This is part of the P3M2 module from the Pillar 3 Your Strategic Market Positioning.
Strategic Planning Under Conditions Of Fundamental Uncertainty
The Outline Highlights
- Based on the Harvard Business Review article by Hugh Courtney, Jane Kirkland, Patrick Viguerie
- Four levels of uncertainty – clear trend, discrete scenarios, range of potentials, total ambiguity
- Roles – shapers, adapters, right to play
- The Three Actions
- Big bets – risky depending on uncertainty
- No regrets
The best article I’ve ever read about strategy under uncertainty came from three strategy consultants who worked for McKinsey – Hugh Courtney, Jane Kirkland and Patrick Viguerie – and was published in the Harvard Business Review and on the consultancy firm’s website.
Normally their material is written for big businesses but I think this is very appropriate to small businesses who operate in niche markets.
The Four Levels Of Uncertainty
First there are four levels of uncertainty:
- Clear trend – it is clear the market is changing and which way it is changing – think of music CD sales going from High Street stores to the Internet, first with physical supply and then digital download. The only uncertainty is how fast the trend happens.
- Discrete scenarios – it’s going to be A or B but you’re not sure which. You create a strategy which fits both with a bias towards the one you think is most likely.
- Range of potentials – this time the big decisions which affect your business and market are not the simple Yes/No type but a question of degrees. Examples include the recession could be 3% which puts the economy 6% behind normal trend assuming 3% growth or it could be a long, double-dip recession which creates a double digit gap with the normal trend. Or the Euro/dollar exchange rate might swing alarmingly for any business importing or exporting between the two currencies.
- Total ambiguity – this time all bets are off – anything could happen.
The Roles Adapting To The Uncertainty
Each business has a possible choice of roles in terms of how it adapts to the uncertainty.
- Shapers – the existing market leader will want to control the way the market changes as much as possible and will consider competitive moves which set the agenda. It’s the same with an aggressive newcomer who sees the market as old, lazy and fit and ripe for picking. Think of Apple and how it moved from the iPod to iTunes and changed the way music is bought.
- Adapters – these competitors lack the resources of the market leader to make things happen or the courage of the newcomer because of vested interests in the market. The aim is to predict changes and adapt slightly ahead of the crowd of mainstream competitors.

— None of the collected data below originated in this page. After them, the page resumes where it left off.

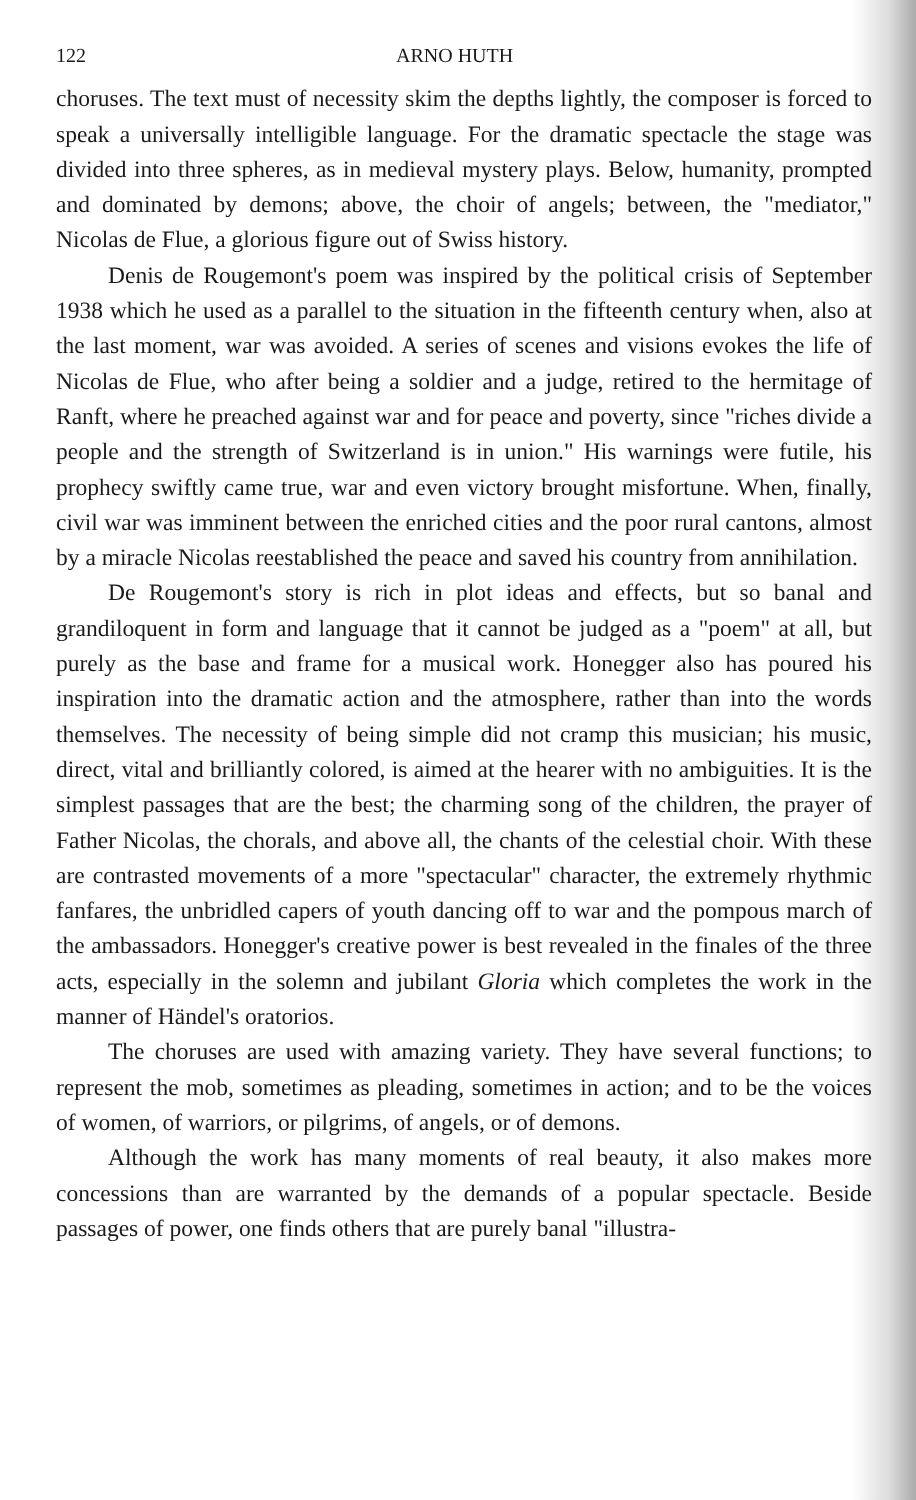122 ARNO HUTH
choruses. The text must of necessity skim the depths lightly, the composer is forced to speak a universally intelligible language. For the dramatic spectacle the stage was divided into three spheres, as in medieval mystery plays. Below, humanity, prompted and dominated by demons; above, the choir of angels; between, the "mediator," Nicolas de Flue, a glorious figure out of Swiss history.
Denis de Rougemont's poem was inspired by the political crisis of September 1938 which he used as a parallel to the situation in the fifteenth century when, also at the last moment, war was avoided. A series of scenes and visions evokes the life of Nicolas de Flue, who after being a soldier and a judge, retired to the hermitage of Ranft, where he preached against war and for peace and poverty, since "riches divide a people and the strength of Switzerland is in union." His warnings were futile, his prophecy swiftly came true, war and even victory brought misfortune. When, finally, civil war was imminent between the enriched cities and the poor rural cantons, almost by a miracle Nicolas reestablished the peace and saved his country from annihilation.
De Rougemont's story is rich in plot ideas and effects, but so banal and grandiloquent in form and language that it cannot be judged as a "poem" at all, but purely as the base and frame for a musical work. Honegger also has poured his inspiration into the dramatic action and the atmosphere, rather than into the words themselves. The necessity of being simple did not cramp this musician; his music, direct, vital and brilliantly colored, is aimed at the hearer with no ambiguities. It is the simplest passages that are the best; the charming song of the children, the prayer of Father Nicolas, the chorals, and above all, the chants of the celestial choir. With these are contrasted movements of a more "spectacular" character, the extremely rhythmic fanfares, the unbridled capers of youth dancing off to war and the pompous march of the ambassadors. Honegger's creative power is best revealed in the finales of the three acts, especially in the solemn and jubilant Gloria which completes the work in the manner of Händel's oratorios.
The choruses are used with amazing variety. They have several functions; to represent the mob, sometimes as pleading, sometimes in action; and to be the voices of women, of warriors, or pilgrims, of angels, or of demons.
Although the work has many moments of real beauty, it also makes more concessions than are warranted by the demands of a popular spectacle. Beside passages of power, one finds others that are purely banal "illustra-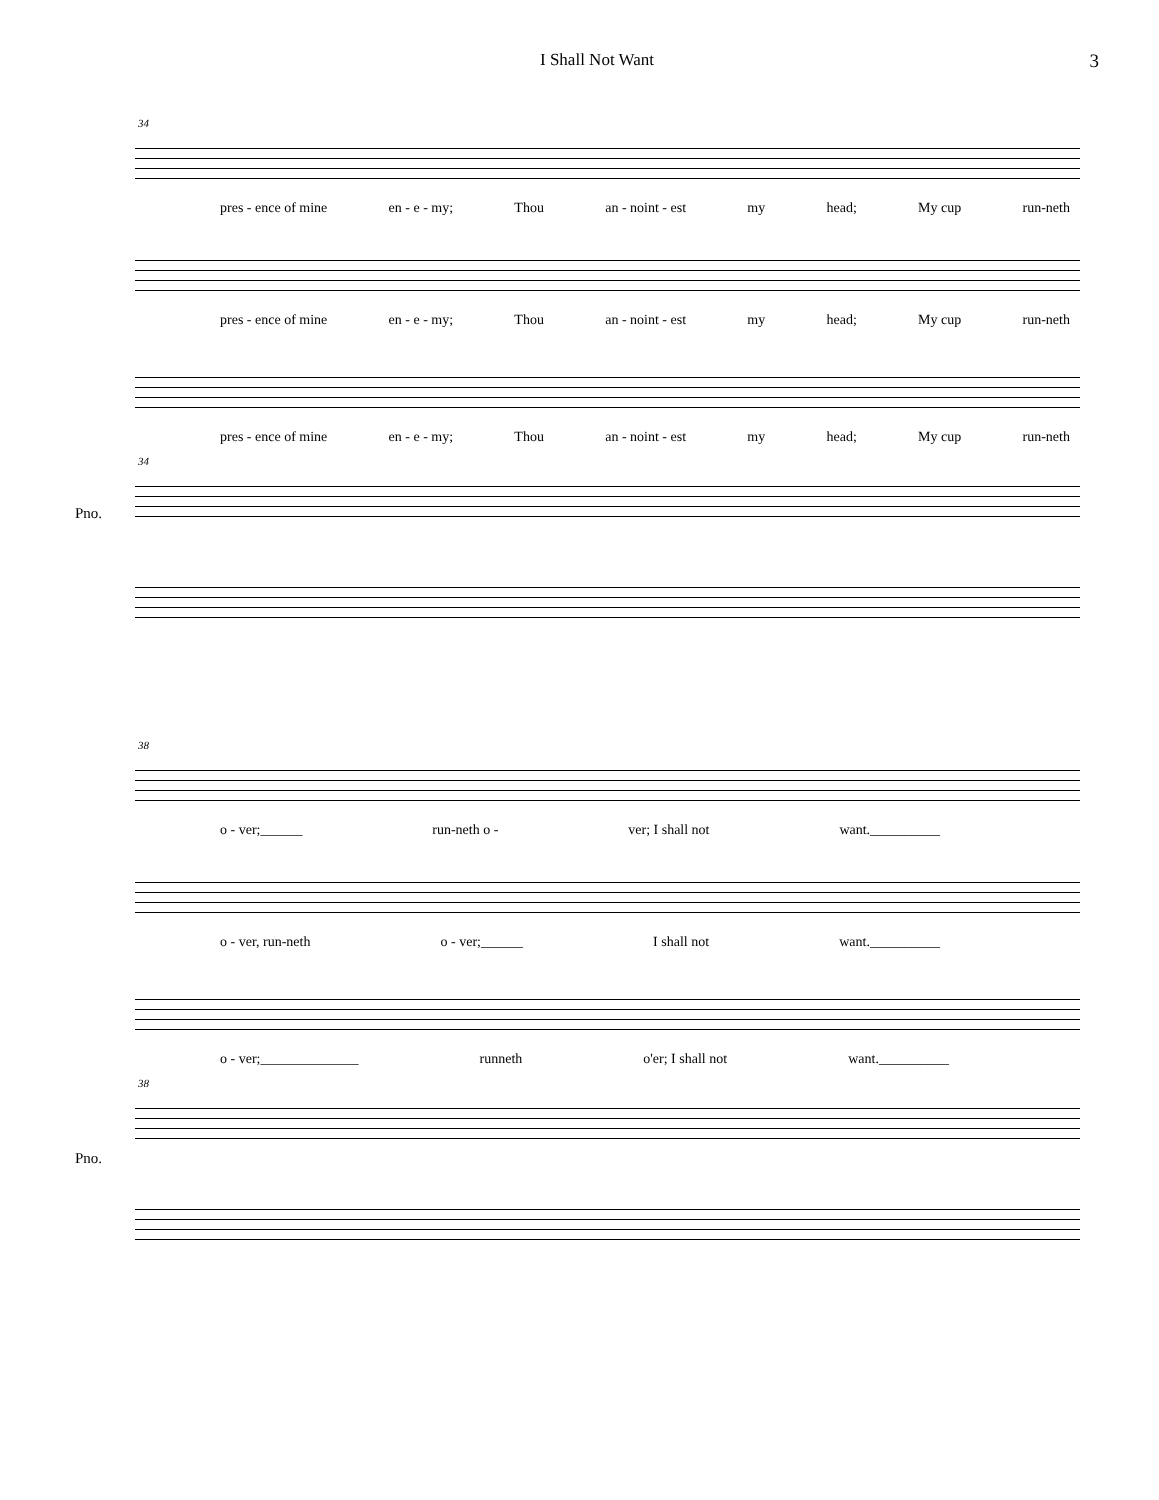I Shall Not Want 3
34
pres - ence of mine en - e - my; Thou an - noint - est my head; My cup run-neth
pres - ence of mine en - e - my; Thou an - noint - est my head; My cup run-neth
pres - ence of mine en - e - my; Thou an - noint - est my head; My cup run-neth
34
Pno.
38
o - ver;______ run-neth o - ver; I shall not want.__________
o - ver, run-neth o - ver;______ I shall not want.__________
o - ver;______________ runneth o'er; I shall not want.__________
38
Pno.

- Right to play – these companies have an interest in the market and may have a presence in it already but they don’t see it as a core market where they have to be. They want to keep their options open and play if changes are favourable to them or if changes go in the wrong direction, they may duck out.
The Three Major Strategic Action Types
The final part of the jigsaw are the actions and there are three main types – big bets, options and no regrets.
- Big bets – these are risky moves designed to shape the market and win. Think Amazon.com as the classic ecommerce store. For as long as I can remember, Amazon has set the standard because of huge investments in getting the websites right, in getting publicity so the name became well known and in building the service infrastructure to deliver great customer service.
- Options – put your foot in the water without risking too much. It’s like stepping stones across a stream – if you’ve already gone to the middle, then it doesn’t take much to get you to the other side.
- No regrets – these are actions that make sense whatever happens.
Hopefully your business won’t face too much strategic uncertainty but it doesn’t do any harm to think those big scary, what if questions.
If you feel the situation is particularly complicated with diverse options, you should use Scenario Planning.